The All Rounder: Shireen Limaye
Still only 20, Pune’s Shireen Limaye has already been an integral part of Team India for about five years, peaking as a young prodigy and eventually making a steady place for herself in the senior team. Limaye is an all-round talent capable of dominating on all ends of the floor. She is attempting a comeback to the team at the ABC after a major knee injury.
“Geethu of course has probably meant the most to this team,” Limaye said, “Geethu and Anitha have played a very pivotal role for India’s Women’s team over the years. A post player like Geethu will be missed in this tournament by us.”
“My responsibilities right now are to help the team with rebounding and assists, and score important points in the big moments. I need to bridge the gap between our young team and Geethu.”
“I'm confident about the team and that we will perform as per expectations. The team is playing well together. We had a good preparatory camp but it was of very short duration. We will be giving our best shot to retain our position. I am sure Coach Garcia will help us to perform at our 100 percent and deliver positive results.”
The Heir: Jeena PS
Hailing from Geethu Anna Jose’s home-state of Kerala, Jeena Scaria PS is in many ways the heir to the throne and one of the future stars of Indian basketball. With experience in several major international tournaments, the 21-year-old has already turned future potential into present dominance. Without Geethu in the lineup, there will be greater pressure on Jeena to take a bigger role in the team.
“Everyone knows that Geethu is a superb player. She was the pillar of the Indian team for the last few years. She was awesome in defence as well as in offense, and she used to help the other four players on both ends. Whenever she was on court, everyone would feel confident. She led the team in rebounds, scoring, and helped the most on defence. She used to teach me too about my awareness and movement on both ends. I am sure that we will miss her on the court.”
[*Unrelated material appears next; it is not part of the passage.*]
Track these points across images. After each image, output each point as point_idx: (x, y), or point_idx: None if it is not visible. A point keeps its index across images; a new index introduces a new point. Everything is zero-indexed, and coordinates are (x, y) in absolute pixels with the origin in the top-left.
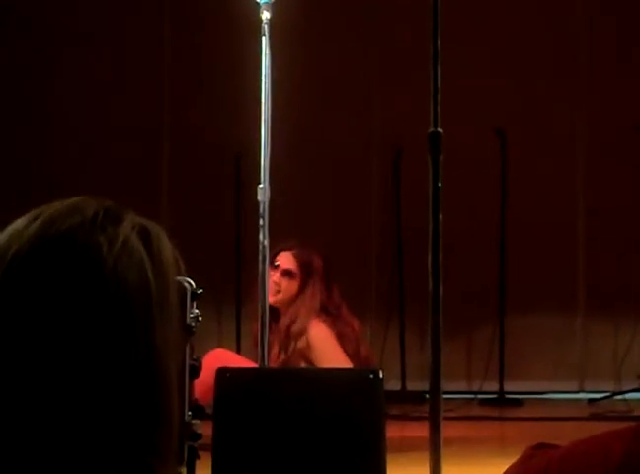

“This time we have a young team, but we have Anitha who is well experienced and has represented India many times. Our other forwards like Shireen, Poojamol KS, Anjana PG, and Sitamani Tudu are also good: both in their outside shooting range and in penetrating inside, too. Our post players: Rajapriyadarshini, Stephy Nixon, Smruthi Radhakrishnan, and Apporva Muralinath will be trying their best to compensate Geethu’s absence. Ball handlers Kavita Akula and Bhandavya HM are leading the team perfectly. Our coaches are doing a good job guiding our team. I’m not gonna say that we will win the title, but still, I am sure that we will work hard and play tough. We hope we can stay in the upper pool.”
The Legend: Geethu Anna Jose
While the rest of the women take the court bravely this week to prove that they are capable of carrying India without Geethu, the legend herself hasn’t yet completely shut the door on a comeback to the game.
“Basketball is a passion to me, closely knitted to my heart,” Geethu said, “For any woman it takes good effort to come back to active sport after giving birth. But in recent times many players such as my good friend and colleague Anitha Paul Durai proved that with a set goal in mind, you can indeed return to active sport within few months of delivery.”
“I do believe that I have some more years which I can offer to my country and the game.”
For 10 years, Geethu helped Team India aim higher and stand with their heads up high against every competition. In the long term, she may yet return to boost the team again; but for now, India’s biggest question will be how they can rise even higher without her.